### Stored data:
======
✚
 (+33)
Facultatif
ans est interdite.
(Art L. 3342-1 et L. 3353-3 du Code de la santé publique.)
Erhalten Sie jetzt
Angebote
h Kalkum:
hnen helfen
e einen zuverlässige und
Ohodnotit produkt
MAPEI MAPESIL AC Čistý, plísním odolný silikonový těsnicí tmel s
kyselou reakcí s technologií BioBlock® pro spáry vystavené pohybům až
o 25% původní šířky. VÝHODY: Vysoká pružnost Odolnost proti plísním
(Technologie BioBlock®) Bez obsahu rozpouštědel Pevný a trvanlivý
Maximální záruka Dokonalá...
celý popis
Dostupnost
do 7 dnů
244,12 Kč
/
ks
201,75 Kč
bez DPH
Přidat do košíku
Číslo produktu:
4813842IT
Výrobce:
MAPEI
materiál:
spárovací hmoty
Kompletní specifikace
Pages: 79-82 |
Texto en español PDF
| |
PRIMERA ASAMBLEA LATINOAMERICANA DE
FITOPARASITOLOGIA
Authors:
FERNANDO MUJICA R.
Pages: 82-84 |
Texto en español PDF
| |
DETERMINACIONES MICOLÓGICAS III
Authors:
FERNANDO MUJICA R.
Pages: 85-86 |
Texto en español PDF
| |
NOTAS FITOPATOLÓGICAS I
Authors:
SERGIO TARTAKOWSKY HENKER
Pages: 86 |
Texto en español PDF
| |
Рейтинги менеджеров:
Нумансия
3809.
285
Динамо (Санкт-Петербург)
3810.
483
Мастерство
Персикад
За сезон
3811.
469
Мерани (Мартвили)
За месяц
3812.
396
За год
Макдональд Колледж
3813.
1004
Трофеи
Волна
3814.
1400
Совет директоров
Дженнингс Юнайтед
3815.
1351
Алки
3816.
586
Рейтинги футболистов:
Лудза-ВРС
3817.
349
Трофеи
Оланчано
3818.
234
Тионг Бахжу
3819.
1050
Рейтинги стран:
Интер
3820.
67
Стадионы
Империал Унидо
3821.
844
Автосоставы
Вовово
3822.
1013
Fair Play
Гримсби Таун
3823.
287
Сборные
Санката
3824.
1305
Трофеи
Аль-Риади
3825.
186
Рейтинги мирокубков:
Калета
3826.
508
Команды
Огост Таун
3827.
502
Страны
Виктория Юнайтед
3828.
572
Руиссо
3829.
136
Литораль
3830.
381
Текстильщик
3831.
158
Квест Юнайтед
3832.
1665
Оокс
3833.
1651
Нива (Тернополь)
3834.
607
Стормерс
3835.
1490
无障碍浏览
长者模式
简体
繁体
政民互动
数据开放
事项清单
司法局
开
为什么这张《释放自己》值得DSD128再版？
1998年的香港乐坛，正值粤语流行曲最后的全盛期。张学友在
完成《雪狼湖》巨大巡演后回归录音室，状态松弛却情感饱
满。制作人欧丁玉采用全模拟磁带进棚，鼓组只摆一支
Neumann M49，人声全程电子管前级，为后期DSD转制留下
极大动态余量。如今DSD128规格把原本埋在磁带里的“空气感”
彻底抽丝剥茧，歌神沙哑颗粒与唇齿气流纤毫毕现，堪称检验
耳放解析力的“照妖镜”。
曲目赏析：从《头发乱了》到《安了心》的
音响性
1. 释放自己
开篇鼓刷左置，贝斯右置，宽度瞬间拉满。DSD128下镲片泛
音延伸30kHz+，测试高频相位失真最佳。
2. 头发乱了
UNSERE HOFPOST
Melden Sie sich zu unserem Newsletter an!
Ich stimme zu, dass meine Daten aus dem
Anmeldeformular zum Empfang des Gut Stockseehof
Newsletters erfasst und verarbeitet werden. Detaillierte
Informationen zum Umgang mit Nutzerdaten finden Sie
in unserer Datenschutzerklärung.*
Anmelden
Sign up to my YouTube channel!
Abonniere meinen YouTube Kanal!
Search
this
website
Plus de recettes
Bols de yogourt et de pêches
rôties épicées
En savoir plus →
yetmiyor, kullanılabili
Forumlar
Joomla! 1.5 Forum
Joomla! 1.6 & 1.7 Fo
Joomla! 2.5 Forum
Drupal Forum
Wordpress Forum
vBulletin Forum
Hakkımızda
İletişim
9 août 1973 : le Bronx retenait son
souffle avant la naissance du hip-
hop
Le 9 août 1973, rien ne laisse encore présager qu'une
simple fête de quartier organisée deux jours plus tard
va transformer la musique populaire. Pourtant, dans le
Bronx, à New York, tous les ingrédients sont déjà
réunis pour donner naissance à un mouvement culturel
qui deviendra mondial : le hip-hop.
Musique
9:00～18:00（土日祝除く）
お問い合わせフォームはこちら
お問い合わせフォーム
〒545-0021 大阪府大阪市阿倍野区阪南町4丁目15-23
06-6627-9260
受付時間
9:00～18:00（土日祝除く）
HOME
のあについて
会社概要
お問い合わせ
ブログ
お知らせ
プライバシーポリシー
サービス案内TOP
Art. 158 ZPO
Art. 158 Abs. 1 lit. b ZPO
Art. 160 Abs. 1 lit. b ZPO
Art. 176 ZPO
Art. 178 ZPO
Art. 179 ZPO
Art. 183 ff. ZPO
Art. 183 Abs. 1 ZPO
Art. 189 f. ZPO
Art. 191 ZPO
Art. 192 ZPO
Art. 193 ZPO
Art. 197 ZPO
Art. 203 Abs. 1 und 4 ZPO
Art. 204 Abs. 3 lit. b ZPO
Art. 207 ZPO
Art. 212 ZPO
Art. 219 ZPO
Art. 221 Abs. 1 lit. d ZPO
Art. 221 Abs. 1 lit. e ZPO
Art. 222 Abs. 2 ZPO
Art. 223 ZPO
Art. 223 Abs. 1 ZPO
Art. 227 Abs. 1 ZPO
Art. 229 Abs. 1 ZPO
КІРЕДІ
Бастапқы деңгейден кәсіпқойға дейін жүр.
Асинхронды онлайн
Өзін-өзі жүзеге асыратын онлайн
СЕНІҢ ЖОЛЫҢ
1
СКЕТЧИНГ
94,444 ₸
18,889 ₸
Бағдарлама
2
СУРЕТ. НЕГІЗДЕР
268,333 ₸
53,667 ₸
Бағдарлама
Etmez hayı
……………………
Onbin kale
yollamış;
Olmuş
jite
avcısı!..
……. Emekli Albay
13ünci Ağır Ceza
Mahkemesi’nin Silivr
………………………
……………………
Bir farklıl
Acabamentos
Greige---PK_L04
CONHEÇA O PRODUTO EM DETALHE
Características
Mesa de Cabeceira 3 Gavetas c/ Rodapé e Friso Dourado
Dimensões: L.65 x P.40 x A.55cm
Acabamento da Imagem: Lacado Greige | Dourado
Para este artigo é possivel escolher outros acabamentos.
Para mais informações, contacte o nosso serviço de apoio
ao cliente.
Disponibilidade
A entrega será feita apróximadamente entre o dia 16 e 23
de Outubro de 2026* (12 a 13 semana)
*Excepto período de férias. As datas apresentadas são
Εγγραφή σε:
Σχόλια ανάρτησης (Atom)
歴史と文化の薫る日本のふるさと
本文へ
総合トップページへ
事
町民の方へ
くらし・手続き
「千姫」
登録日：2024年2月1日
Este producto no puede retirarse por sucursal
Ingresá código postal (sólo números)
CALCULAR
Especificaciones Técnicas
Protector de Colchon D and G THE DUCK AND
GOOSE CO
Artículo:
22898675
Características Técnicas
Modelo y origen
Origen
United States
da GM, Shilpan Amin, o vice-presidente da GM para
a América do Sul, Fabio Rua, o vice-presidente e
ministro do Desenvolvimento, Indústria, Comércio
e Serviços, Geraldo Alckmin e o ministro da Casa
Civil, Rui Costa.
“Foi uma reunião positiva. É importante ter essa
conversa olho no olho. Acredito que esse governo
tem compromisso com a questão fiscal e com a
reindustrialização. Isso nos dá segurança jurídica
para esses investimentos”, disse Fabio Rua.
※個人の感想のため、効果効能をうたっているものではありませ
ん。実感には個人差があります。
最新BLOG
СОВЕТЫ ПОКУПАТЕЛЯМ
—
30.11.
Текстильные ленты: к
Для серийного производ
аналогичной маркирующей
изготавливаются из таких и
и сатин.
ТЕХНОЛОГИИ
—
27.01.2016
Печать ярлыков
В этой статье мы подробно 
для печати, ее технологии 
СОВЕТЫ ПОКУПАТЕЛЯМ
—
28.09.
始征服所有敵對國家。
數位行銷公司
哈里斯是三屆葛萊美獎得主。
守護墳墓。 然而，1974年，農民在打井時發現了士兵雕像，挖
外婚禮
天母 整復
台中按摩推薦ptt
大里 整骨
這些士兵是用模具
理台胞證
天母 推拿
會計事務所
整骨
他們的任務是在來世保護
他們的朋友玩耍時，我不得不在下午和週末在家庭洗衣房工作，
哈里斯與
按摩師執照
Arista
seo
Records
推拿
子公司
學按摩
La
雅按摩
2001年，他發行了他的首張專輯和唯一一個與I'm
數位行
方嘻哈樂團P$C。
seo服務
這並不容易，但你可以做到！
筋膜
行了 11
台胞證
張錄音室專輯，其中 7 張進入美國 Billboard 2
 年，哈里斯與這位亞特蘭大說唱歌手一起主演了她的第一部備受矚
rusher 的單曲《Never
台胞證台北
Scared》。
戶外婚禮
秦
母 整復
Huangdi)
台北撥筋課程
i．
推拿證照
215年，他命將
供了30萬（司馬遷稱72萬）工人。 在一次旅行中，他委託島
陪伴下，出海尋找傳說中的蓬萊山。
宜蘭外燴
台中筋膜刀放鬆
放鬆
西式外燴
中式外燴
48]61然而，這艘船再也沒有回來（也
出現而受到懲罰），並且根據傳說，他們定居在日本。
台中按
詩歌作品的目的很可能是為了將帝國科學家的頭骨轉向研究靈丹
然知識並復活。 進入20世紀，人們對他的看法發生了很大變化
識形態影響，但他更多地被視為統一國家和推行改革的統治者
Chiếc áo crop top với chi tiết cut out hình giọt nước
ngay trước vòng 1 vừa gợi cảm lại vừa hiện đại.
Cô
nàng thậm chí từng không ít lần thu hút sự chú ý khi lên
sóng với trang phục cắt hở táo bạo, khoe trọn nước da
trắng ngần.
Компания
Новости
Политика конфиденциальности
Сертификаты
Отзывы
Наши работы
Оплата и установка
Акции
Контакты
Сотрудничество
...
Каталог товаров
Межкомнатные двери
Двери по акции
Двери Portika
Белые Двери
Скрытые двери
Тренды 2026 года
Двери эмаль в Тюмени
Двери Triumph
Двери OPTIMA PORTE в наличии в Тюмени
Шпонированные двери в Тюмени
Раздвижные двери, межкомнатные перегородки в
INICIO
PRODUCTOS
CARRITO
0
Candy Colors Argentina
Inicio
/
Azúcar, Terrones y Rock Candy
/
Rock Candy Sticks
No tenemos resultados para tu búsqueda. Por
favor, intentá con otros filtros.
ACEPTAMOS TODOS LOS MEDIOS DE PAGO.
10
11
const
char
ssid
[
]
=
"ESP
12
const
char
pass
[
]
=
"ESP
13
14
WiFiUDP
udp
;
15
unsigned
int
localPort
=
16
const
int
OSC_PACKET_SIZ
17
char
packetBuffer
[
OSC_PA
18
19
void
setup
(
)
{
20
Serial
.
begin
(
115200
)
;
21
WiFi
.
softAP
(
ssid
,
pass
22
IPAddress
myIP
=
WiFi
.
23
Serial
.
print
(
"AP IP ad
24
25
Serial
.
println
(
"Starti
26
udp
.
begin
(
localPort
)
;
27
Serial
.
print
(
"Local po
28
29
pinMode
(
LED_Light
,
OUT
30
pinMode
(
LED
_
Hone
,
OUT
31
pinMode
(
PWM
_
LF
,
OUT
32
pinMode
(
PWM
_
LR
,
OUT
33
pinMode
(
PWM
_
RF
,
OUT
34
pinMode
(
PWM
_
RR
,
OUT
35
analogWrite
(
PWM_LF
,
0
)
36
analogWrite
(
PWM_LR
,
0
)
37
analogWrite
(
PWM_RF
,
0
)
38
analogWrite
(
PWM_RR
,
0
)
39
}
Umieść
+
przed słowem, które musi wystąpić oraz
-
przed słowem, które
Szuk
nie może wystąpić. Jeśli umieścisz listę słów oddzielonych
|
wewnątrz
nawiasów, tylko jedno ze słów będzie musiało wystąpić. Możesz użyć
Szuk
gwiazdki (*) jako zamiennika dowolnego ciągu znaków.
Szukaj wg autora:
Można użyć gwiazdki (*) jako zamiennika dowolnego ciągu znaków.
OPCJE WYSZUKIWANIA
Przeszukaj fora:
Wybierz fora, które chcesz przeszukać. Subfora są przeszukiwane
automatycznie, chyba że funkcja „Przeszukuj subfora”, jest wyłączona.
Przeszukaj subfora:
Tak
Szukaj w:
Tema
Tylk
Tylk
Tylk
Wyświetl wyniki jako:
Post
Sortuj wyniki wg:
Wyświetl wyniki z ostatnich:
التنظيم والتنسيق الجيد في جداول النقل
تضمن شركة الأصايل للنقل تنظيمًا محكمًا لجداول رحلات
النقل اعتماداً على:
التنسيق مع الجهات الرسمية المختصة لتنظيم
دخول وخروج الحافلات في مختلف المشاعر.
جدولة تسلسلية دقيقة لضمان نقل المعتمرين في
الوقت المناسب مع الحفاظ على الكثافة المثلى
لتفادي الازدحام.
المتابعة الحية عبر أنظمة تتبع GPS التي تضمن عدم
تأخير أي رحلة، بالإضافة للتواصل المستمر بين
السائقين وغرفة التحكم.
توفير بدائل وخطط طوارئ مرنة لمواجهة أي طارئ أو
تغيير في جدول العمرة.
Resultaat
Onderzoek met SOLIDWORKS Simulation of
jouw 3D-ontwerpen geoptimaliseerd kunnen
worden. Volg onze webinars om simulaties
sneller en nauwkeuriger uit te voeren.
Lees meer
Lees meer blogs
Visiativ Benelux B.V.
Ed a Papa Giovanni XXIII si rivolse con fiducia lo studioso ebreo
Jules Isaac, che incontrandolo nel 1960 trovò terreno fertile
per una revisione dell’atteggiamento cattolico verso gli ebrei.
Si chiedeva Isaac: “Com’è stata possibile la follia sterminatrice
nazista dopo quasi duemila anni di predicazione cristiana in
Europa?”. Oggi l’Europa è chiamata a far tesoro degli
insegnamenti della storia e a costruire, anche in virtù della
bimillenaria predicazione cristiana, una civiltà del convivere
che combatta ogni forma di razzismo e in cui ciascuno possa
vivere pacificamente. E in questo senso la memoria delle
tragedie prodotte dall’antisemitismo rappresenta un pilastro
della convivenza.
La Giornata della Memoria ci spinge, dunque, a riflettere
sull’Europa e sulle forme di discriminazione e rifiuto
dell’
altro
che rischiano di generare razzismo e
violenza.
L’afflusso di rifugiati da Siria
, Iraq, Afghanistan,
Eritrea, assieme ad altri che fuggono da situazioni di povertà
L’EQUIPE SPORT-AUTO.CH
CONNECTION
======
Copy the lines of the records verbatim, beginning with the first line and ending with the line that contains "PRIMERA ASAMBLEA LATINOAMERICANA DE", that line included.

### Output for this exercise:
✚
 (+33)
Facultatif
ans est interdite.
(Art L. 3342-1 et L. 3353-3 du Code de la santé publique.)
Erhalten Sie jetzt
Angebote
h Kalkum:
hnen helfen
e einen zuverlässige und
Ohodnotit produkt
MAPEI MAPESIL AC Čistý, plísním odolný silikonový těsnicí tmel s
kyselou reakcí s technologií BioBlock® pro spáry vystavené pohybům až
o 25% původní šířky. VÝHODY: Vysoká pružnost Odolnost proti plísním
(Technologie BioBlock®) Bez obsahu rozpouštědel Pevný a trvanlivý
Maximální záruka Dokonalá...
celý popis
Dostupnost
do 7 dnů
244,12 Kč
/
ks
201,75 Kč
bez DPH
Přidat do košíku
Číslo produktu:
4813842IT
Výrobce:
MAPEI
materiál:
spárovací hmoty
Kompletní specifikace
Pages: 79-82 |
Texto en español PDF
| |
PRIMERA ASAMBLEA LATINOAMERICANA DE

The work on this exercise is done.